Через некоторое время в загоне появился Душитель, Рыжик не забил, как этот человек пытался удушить его, свалив арканом на землю. Жеребец, возбуждённый появлением этой фигуры, стал раздраженно ходить кругами по загону. Предположим, что в его сознании возник законный вопрос: «Кто допустил этого индивида сюда и, что от него можно ожидать?»
Но, как оказалось, этот странный человек, поменял роль душителя, на лошадиного кормильца.  Он, вдруг, начал раздавать заготовленную с вечера Акимом траву, в кормушки. При этом, он, как довольный сытной жизнью кот,  что-то мурлыкал ласковое, сначала старой Соловухе, затем мерину Каштану. На что они согласно кивали головами, поедая сочную траву. Но Рыжик не поддался на эту лесть, и при приближении душителя, с охапкой травы, к его кормушке, недоверчиво отпрянул в сторону. А когда новый конюх попытался приблизиться, для того, чтобы приласкать жеребца, Рыжик взвился на дыбы, и душителю пришлось быстро ретироваться в кормушку, чтобы не быть раздавленным жеребцом.
Человек весь день ухаживал за лошадьми: кормил, поил их, чистил кормушки и навоз, но Рыжик так и не признал его за Доброго, как Акима, и даже за Равнодушного, как Серёгу. Поэтому весь день был нервно – возбуждён, словно предчувствуя какую – то беду. И видимо не зря.

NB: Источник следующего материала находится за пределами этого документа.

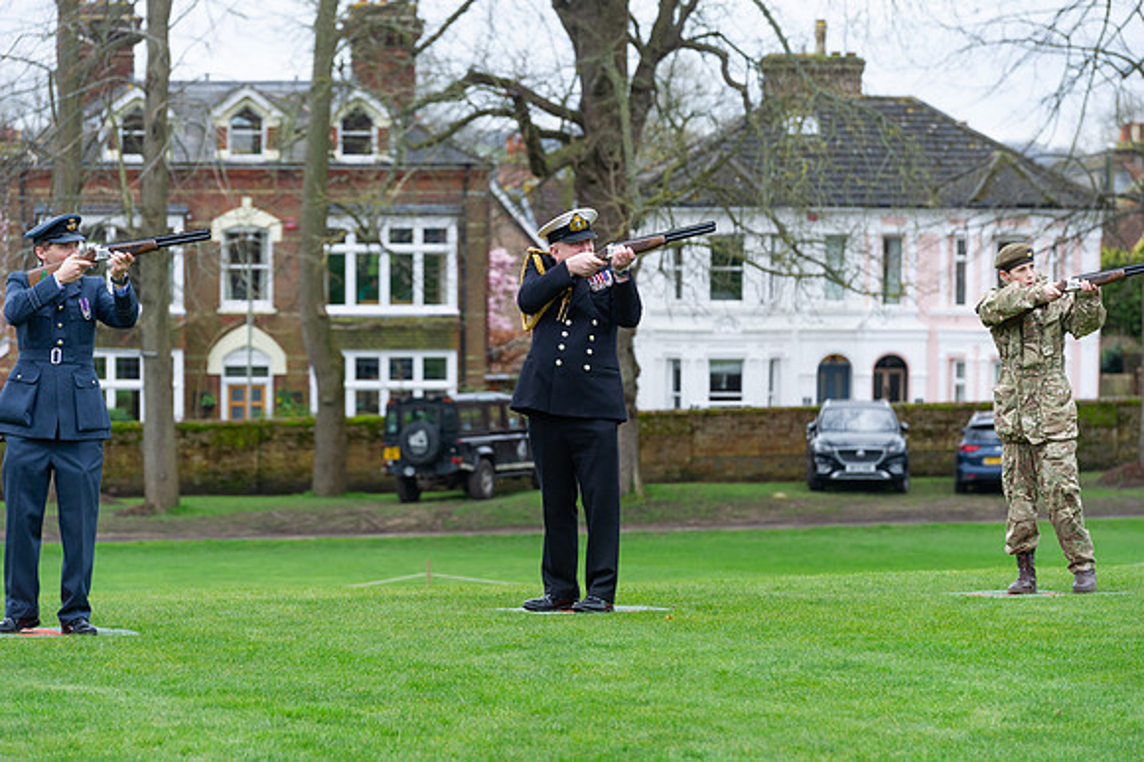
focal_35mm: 205
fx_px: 6497
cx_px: 579
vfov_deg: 6.7
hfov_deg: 10.1
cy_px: 381
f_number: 6.3
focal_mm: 200
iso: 720
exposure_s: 1/250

В средине ночи у загона Рыжик услышал приближающиеся шаги. И вздрогнул!  Это были шаги Врага, на всю жизнь запомнившиеся ему. Шаги слышались всё ближе и ближе, вот уже заскрипели жерди, под тяжестью пришельца. Вот он зашёл в загон и приблизился к навесу, под которым находились лошади. Рыжик не выдержал напряжения и, заржав, выскочил из  под навеса в загон. За ним выбежал Каштан и недовольно захрапел, злого человека чувствуют все животные, особенно лошади. Скрепя больными суставами, медленно выползла Соловуха. Злой зашёл под навес и притаился, через некоторое время снова вышел и пугнул лошадей, они заржали и, пробежав круг по загону, опять сбились в угол.
Со стороны сторожки послышались крадущиеся шаги и, вдруг, Рыжик уловил запах Акима, им пахла, накинутая на плечи Кабардинца, Акимова сермяга.
«Добрый  появился!» – должно быть, промелькнуло в голове жеребца.
Вот этот, похожий на Акима человек, перелез через забор и направился под навес. Рыжик хотел пойти к нему, но в это время, послышался глухой удар, и запахло свежей кровью, этот запах жеребец запомнил, ещё из прежних боёв, на всю жизнь. Он, возбуждённо, заходил по загону, за ним, недовольно  фыркая, двинулся Каштан. В это время из под навеса появился Враг, он волок за ноги человека. Запах крови усилился, доводя возбуждение лошадей до крайности.
«Враг убил Акима!» -  возникло в сознании жеребца, и он кинулся на Врага, увлекая за собой Каштана. Неизвестно, чем бы кончилась эта схватка, возможно Петька «Прокурор» остался бы жить. Но увидев в отблесках луны нож, Рыжик представил его зловещее значение, и после того, как Каштан кинул убийцу на землю, жеребец мгновенно принял заднюю боевую стойку. Хрястнули кости, и всё было кончено.